Only days before the Iran-Saudi deal and right before the IAEA Board of Governors was due to issue a third loud condemnation of Iran and possibly a referral to the UN Security Council for global snapback sanctions, a dramatic deal was struck between the Islamic Republic and the IAEA.
Almost two months later, the signs are that the drama was once again superficial and that the IAEA and the West fell for yet another ploy by Tehran.
Back in early March, IAEA Director-General Rafael Grossi had said there would be intense contact to make sure that the ayatollahs kept up with their commitments within 7-10 days.
There has been zero public follow-up.
Iran is asserting its influence on the Middle East
But as the IAEA front went quiet, Iraqi President Abdul Latif Rashid met this week with Iran Supreme Leader Ayatollah Ali Khamenei in Tehran where he was told that “even one American” is too much in Iraq.
Rashid is not expected to expel the remaining US advisers, especially after US Secretary of Defense Lloyd Austin recently visited, but the statement showed Khamenei’s rising confidence in his influence in the region.
On Wednesday, Iran President Ebrahim Raisi is expected to visit Syria, the first time a head of state from the Islamic Republic has visited Damascus in over a decade since the 2011 Civil War broke out.
This is part of a process to bring Syria back into the fold of the Arab League.
Such a move could pose a significant threat to Israel assuming that the Bashar Assad regime continues to allow Khamenei access to make trouble for Israel within Syrian territory even as Damascus regains its own legitimacy.
Will Israel find it as easy to hit Iranian weapons transfers in Syria if Assad is now also backed by Crown Prince Mohammad Bin Salman?
There have also been reports that the Saudis are seeking negotiations with Hezbollah, possibly to help stabilize the situation between the Iranian Shiite proxy group and the Sunnis proxies in Lebanon.
This would run in parallel to Iranian-Saudi efforts to end or calm the Sunni-Shiite proxy war in Yemen.
As all of this has been going on, Iran has only raised the level of its proxies using rockets and other terror means against Israel.
It has also restarted some of its maritime piracy against US-allied ships, and not long ago its proxies killed some US personnel in Syria.
US and Europe's hand is weakening
By the time the IAEA meets again next month, even if no progress has been made in slowing Khamenei’s steady progress toward a potential nuclear arsenal, the US and the EU may have a weaker hand.
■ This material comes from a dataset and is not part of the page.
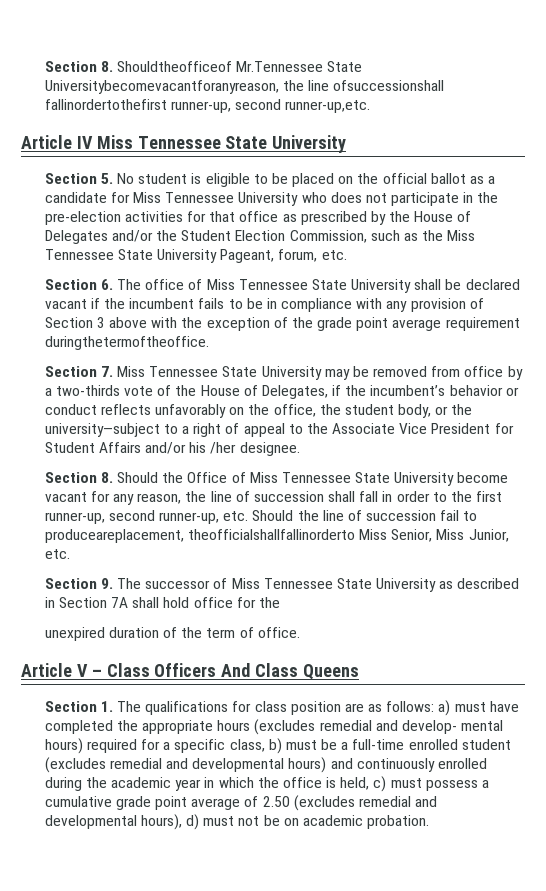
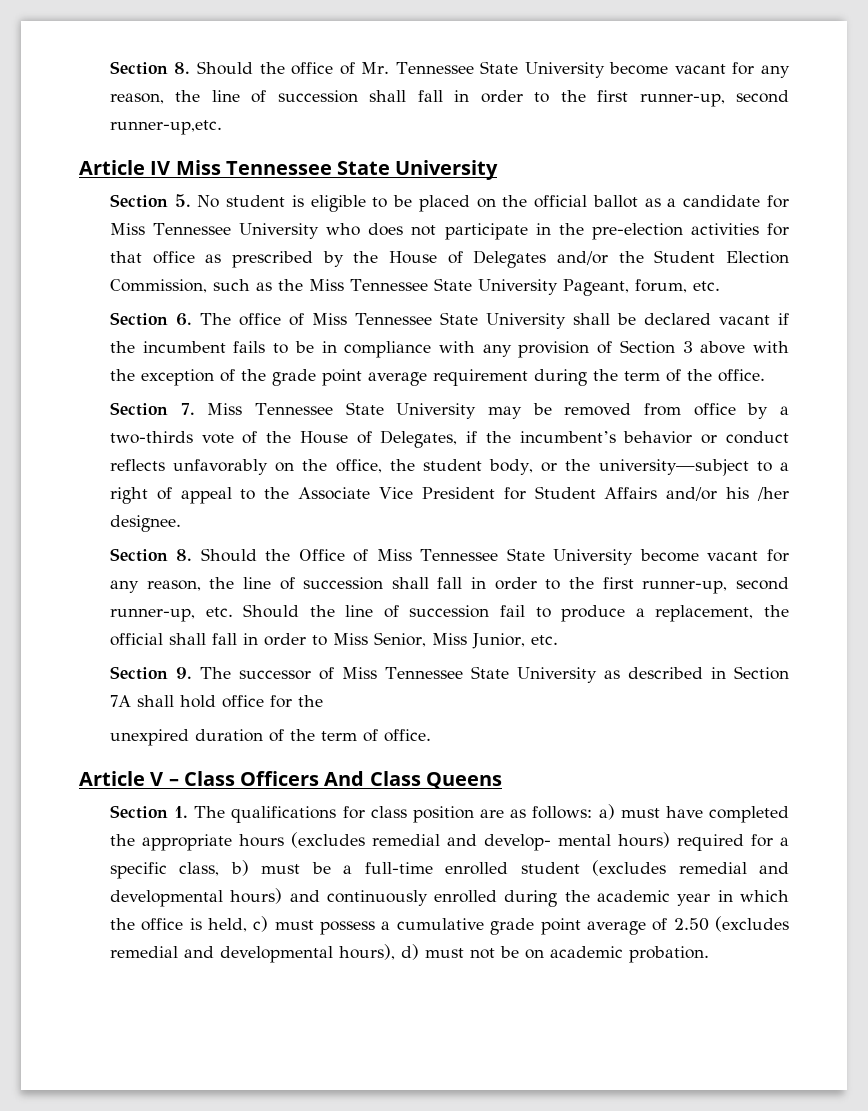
[44,61,363,72] [44,80,445,94] [44,99,167,110] Section 8. Shouldtheofficeof Mr.Tennessee State Universitybecomevacantforanyreason, the line ofsuccessionshall fallinordertothefirst -> [109,61,791,78] [109,90,629,104] Section 8. Should the office of Mr. Tennessee State University become vacant for any reason, the line of succession shall fall in order to the first
[44,336,209,350] duringthetermoftheoffice. -> [533,369,765,386] during the term of the office.
[44,529,355,543] produceareplacement, theofficialshallfallinorderto -> [561,605,789,622] [109,633,327,646] produce a replacement, the official shall fall in order to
True, they are threatened by Iran in a general way and Israel remains threatened by the ayatollahs in a grave and specific way. But it will be harder for Jerusalem and the West to argue for tougher measures and that the situation is desperate if the Sunni Arab world is allying with the Islamic Republic.
If “only” Israel feels threatened at the moment (Western Europe is still out of range of the rockets that Iran has manufactured to date) and the rest of the Middle East feels Khamenei is acting more responsibly, what is the rush to resolve the nuclear issue?
Iran can say that even if it keeps building advanced centrifuges and a larger uranium stock and as long as it does not cross the 90% weaponized threshold, its whole program is nominally “peaceful.”
The US and the EU know such a claim would be nonsense, but since they are afraid of a direct confrontation with Iran in the first place, any success Khamenei has at moderating Sunni opposition in the region to his regime could make a big difference.
America will continue to send signs to Tehran not to cross the 90% threshold, such as its flyovers of nuclear-armed bombers or bunker-buster armed A-10 Warthogs, but veiled threats will only slow, not halt the Iranian nuclear march.
If Iran can achieve this new equilibrium, will it remain there on the nuclear threshold, just building up its quantities of 60% and 20% enriched uranium from the current four potential nuclear bombs to six to 10? Or will it try to push the envelope further and see if its improved relations with the Sunni states can protect it from a US or Israeli response?
Nothing is ever stagnant in the Middle East, so we will likely know the answer soon.